Through the latter grant, CREATE now offers more training and development for veteran educators and even parents — an example of the program’s commitment to fostering a shared understanding about racial justice and equity among all stakeholders of a school. It’s also focused on pulling in community groups like Project South, a local grassroots justice organization, to help develop a fuller notion of what equitable, collective learning might look like. This year, that will take the form of a multi-week summer institute for pre-service teachers, in which teachers, teacher educators and community members will partner in learning and activism focused on Black excellence and the history of Black teachers in Atlanta. The program also has introduced a new one-year residency model to accommodate more flexibility in the types of students who are able to participate.
The team is also doing critical qualitative work on CREATE’s culture and internal practices.
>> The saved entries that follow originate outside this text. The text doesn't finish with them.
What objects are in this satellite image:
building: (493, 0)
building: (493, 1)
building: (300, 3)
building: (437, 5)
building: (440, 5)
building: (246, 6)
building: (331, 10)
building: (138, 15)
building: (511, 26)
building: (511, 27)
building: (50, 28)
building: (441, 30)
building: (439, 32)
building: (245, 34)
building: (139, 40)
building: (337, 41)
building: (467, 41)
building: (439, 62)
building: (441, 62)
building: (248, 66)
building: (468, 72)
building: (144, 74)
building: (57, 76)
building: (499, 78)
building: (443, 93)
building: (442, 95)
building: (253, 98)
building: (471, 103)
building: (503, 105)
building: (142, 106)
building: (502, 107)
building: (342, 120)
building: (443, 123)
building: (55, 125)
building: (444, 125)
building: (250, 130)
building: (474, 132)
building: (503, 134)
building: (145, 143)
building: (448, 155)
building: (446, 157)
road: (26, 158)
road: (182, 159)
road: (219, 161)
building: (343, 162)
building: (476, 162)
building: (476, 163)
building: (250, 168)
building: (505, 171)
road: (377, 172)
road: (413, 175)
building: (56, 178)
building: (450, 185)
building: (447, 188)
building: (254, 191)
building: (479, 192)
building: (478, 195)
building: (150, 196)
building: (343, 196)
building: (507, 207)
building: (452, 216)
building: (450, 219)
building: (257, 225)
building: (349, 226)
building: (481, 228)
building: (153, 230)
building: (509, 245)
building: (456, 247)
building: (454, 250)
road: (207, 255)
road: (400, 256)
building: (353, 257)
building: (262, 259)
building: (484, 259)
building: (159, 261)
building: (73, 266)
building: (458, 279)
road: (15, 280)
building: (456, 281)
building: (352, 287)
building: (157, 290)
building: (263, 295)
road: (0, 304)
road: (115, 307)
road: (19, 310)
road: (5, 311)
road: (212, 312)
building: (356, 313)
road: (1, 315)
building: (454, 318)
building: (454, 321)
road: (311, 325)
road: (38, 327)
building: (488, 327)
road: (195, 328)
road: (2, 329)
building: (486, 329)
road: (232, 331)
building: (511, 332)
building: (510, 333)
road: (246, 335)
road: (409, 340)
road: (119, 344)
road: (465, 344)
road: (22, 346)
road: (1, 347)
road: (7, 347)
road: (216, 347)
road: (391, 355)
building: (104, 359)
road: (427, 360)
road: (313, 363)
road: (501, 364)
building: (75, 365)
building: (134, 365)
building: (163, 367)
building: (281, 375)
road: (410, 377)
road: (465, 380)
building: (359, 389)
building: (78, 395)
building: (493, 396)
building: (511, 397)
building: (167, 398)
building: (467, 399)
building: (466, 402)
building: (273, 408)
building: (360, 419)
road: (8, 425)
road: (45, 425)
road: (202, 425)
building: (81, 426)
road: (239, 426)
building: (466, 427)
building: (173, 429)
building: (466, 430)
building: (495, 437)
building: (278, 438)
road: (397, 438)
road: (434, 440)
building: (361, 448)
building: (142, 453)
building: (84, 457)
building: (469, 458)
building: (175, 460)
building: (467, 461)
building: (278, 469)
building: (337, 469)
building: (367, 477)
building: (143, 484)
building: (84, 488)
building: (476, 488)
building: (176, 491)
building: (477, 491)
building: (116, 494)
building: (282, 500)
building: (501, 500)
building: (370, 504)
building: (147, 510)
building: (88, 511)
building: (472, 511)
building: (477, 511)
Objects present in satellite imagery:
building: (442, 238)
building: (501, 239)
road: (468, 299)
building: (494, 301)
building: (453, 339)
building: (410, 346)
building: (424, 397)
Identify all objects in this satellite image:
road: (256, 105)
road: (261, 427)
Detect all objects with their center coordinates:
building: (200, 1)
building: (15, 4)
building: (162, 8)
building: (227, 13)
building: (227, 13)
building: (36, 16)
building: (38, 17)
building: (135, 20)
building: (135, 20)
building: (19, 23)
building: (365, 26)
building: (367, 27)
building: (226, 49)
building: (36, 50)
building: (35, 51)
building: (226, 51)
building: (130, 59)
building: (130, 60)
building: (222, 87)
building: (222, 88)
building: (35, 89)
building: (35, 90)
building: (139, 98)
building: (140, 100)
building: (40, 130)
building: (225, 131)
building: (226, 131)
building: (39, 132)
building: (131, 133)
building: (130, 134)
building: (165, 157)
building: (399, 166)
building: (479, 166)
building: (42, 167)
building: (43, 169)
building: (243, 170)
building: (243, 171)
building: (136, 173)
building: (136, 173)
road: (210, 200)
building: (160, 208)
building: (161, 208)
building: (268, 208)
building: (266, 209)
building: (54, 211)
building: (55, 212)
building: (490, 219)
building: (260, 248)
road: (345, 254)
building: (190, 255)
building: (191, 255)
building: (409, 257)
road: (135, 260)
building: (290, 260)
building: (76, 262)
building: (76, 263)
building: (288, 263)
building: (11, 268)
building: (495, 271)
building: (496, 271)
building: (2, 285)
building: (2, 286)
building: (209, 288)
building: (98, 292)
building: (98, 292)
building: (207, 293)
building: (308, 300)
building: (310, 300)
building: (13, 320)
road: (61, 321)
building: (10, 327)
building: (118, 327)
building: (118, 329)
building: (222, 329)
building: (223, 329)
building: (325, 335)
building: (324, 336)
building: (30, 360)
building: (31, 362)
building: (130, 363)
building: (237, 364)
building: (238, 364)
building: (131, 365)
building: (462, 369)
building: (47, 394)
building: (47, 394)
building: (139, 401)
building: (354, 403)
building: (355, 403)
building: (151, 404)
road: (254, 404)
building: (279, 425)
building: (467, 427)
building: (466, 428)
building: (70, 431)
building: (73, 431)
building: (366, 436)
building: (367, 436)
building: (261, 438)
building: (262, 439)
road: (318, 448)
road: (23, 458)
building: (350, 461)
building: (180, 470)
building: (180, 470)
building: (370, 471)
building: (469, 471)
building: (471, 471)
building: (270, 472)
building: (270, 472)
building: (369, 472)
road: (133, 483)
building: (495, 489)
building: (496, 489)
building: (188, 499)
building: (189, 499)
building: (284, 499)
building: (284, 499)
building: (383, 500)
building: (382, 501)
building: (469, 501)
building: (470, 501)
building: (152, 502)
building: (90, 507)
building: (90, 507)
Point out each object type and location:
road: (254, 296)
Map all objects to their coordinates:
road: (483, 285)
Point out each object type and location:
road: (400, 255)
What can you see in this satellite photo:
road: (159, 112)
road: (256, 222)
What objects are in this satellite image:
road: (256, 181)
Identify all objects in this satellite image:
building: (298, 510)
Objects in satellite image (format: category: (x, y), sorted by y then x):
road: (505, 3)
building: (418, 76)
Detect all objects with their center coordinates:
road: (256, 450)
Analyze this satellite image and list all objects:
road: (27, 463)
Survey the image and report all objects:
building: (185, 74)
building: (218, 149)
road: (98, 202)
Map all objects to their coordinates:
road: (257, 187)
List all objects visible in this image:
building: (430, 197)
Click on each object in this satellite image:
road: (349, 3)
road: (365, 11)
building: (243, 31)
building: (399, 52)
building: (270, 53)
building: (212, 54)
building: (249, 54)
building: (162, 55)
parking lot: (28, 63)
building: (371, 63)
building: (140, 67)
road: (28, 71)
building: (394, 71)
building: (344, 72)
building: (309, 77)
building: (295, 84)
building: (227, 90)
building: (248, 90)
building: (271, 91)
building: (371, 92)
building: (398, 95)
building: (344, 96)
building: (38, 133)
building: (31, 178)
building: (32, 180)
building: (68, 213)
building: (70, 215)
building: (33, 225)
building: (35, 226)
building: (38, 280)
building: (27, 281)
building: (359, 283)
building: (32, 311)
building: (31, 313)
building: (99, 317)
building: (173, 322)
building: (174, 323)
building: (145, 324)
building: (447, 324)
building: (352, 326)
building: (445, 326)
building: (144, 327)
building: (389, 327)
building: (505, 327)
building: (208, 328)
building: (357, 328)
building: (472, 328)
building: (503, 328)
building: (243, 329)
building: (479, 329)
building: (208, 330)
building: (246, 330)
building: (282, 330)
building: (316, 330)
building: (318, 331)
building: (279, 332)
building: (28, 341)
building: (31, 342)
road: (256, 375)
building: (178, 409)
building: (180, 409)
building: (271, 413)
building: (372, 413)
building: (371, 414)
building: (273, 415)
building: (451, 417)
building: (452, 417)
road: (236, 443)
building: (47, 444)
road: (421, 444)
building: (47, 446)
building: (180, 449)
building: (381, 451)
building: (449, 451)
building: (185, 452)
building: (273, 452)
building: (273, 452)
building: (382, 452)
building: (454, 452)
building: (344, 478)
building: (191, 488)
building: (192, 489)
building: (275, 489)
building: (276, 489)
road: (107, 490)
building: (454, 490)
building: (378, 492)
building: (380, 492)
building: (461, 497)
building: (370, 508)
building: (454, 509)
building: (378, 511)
Sometimes, addressing that culture might mean having difficult conversations and making adjustments, like acknowledging that CREATE is led by two white women — Cross and Elizabeth Hearn — and working to diversify the top levels of the organization.
“We’re learning how difficult it is to be an equity-centered organization from the top to the bottom — not just on what we give to our teachers, but in how we actually interact internally with each other,” Harrison says.
In 2019, the values that formed CREATE led to the establishment of the university’s Center for Equity and Justice in Teacher Education (CEJTE), a space to research and reimagine teacher education in Atlanta and beyond. (The center is closely linked to CREATE and its new grant, and the CREATE research team members also serve as the CEJTE directors.) The CEJTE hosts speakers and professional development with the aim of disseminating the practices and research that CREATE generates and connecting educators nationally and globally.
For Harrison, this work points toward empowering everyone involved in education — researchers, teachers, local organizers, principals, parents and students — and building community around their shared purpose.
“The goal is to engage in conversation, using the right tools — not to give people answers,” Harrison says. “It’s about making space for you to bring all of your lived experience, all of your knowledge, all your expertise to the table and interrogate it. Look at it. Question it. And then see other people do the same thing right next to you.”